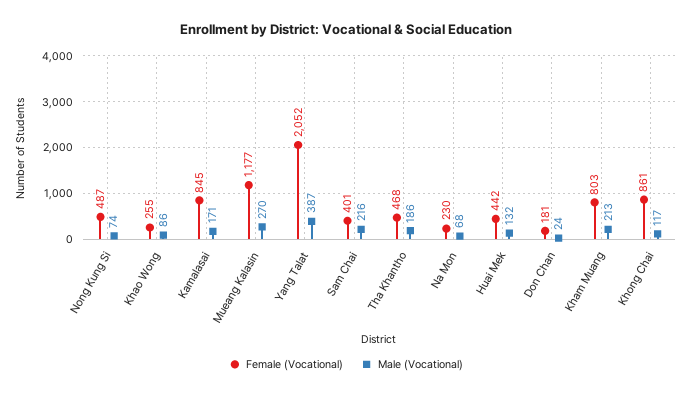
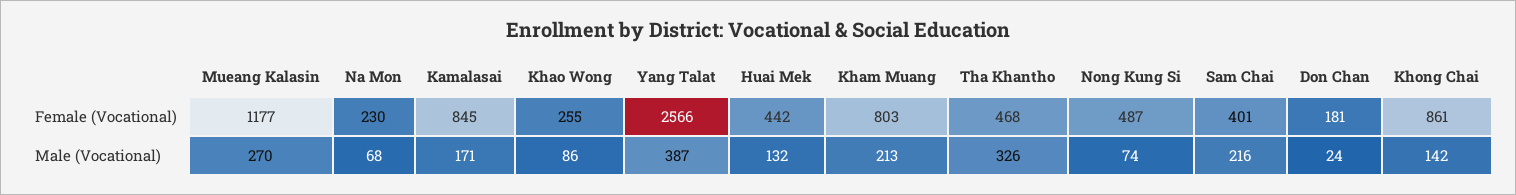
  {
    "Female (Vocational)": {
      "Nong Kung Si": 487,
      "Khao Wong": 255,
      "Kamalasai": 845,
      "Mueang Kalasin": 1177,
-     "Yang Talat": 2052,
+     "Yang Talat": 2566,
      "Sam Chai": 401,
      "Tha Khantho": 468,
      "Na Mon": 230,
      "Huai Mek": 442,
      "Don Chan": 181,
      "Kham Muang": 803,
      "Khong Chai": 861
    },
    "Male (Vocational)": {
      "Nong Kung Si": 74,
      "Khao Wong": 86,
      "Kamalasai": 171,
      "Mueang Kalasin": 270,
      "Yang Talat": 387,
      "Sam Chai": 216,
-     "Tha Khantho": 186,
+     "Tha Khantho": 326,
      "Na Mon": 68,
      "Huai Mek": 132,
      "Don Chan": 24,
      "Kham Muang": 213,
-     "Khong Chai": 117
+     "Khong Chai": 142
    }
  }

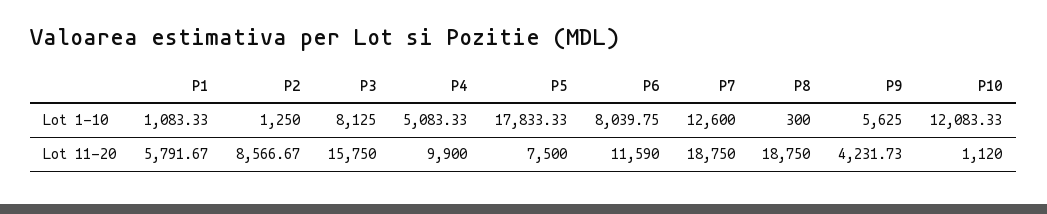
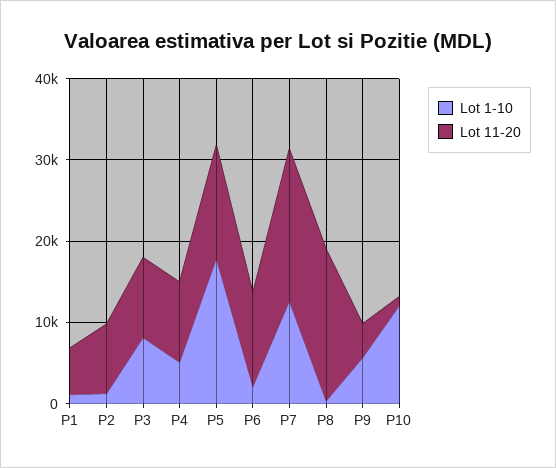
  {
    "Lot 1-10": {
      "P1": 1083.33,
      "P2": 1250,
      "P3": 8125,
      "P4": 5083.33,
      "P5": 17833.33,
-     "P6": 8039.75,
+     "P6": 2000,
      "P7": 12600,
      "P8": 300,
      "P9": 5625,
      "P10": 12083.33
    },
    "Lot 11-20": {
      "P1": 5791.67,
      "P2": 8566.67,
-     "P3": 15750,
+     "P3": 10000,
      "P4": 9900,
-     "P5": 7500,
+     "P5": 14000,
      "P6": 11590,
      "P7": 18750,
      "P8": 18750,
      "P9": 4231.73,
      "P10": 1120
    }
  }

◆ EXERCISE PROMPT ◆
In full and without change, repeat the material above, minus the pictures.

◆ SOLUTION TO THE PROBLEM ◆
  {
    "Female (Vocational)": {
      "Nong Kung Si": 487,
      "Khao Wong": 255,
      "Kamalasai": 845,
      "Mueang Kalasin": 1177,
-     "Yang Talat": 2052,
+     "Yang Talat": 2566,
      "Sam Chai": 401,
      "Tha Khantho": 468,
      "Na Mon": 230,
      "Huai Mek": 442,
      "Don Chan": 181,
      "Kham Muang": 803,
      "Khong Chai": 861
    },
    "Male (Vocational)": {
      "Nong Kung Si": 74,
      "Khao Wong": 86,
      "Kamalasai": 171,
      "Mueang Kalasin": 270,
      "Yang Talat": 387,
      "Sam Chai": 216,
-     "Tha Khantho": 186,
+     "Tha Khantho": 326,
      "Na Mon": 68,
      "Huai Mek": 132,
      "Don Chan": 24,
      "Kham Muang": 213,
-     "Khong Chai": 117
+     "Khong Chai": 142
    }
  }

  {
    "Lot 1-10": {
      "P1": 1083.33,
      "P2": 1250,
      "P3": 8125,
      "P4": 5083.33,
      "P5": 17833.33,
-     "P6": 8039.75,
+     "P6": 2000,
      "P7": 12600,
      "P8": 300,
      "P9": 5625,
      "P10": 12083.33
    },
    "Lot 11-20": {
      "P1": 5791.67,
      "P2": 8566.67,
-     "P3": 15750,
+     "P3": 10000,
      "P4": 9900,
-     "P5": 7500,
+     "P5": 14000,
      "P6": 11590,
      "P7": 18750,
      "P8": 18750,
      "P9": 4231.73,
      "P10": 1120
    }
  }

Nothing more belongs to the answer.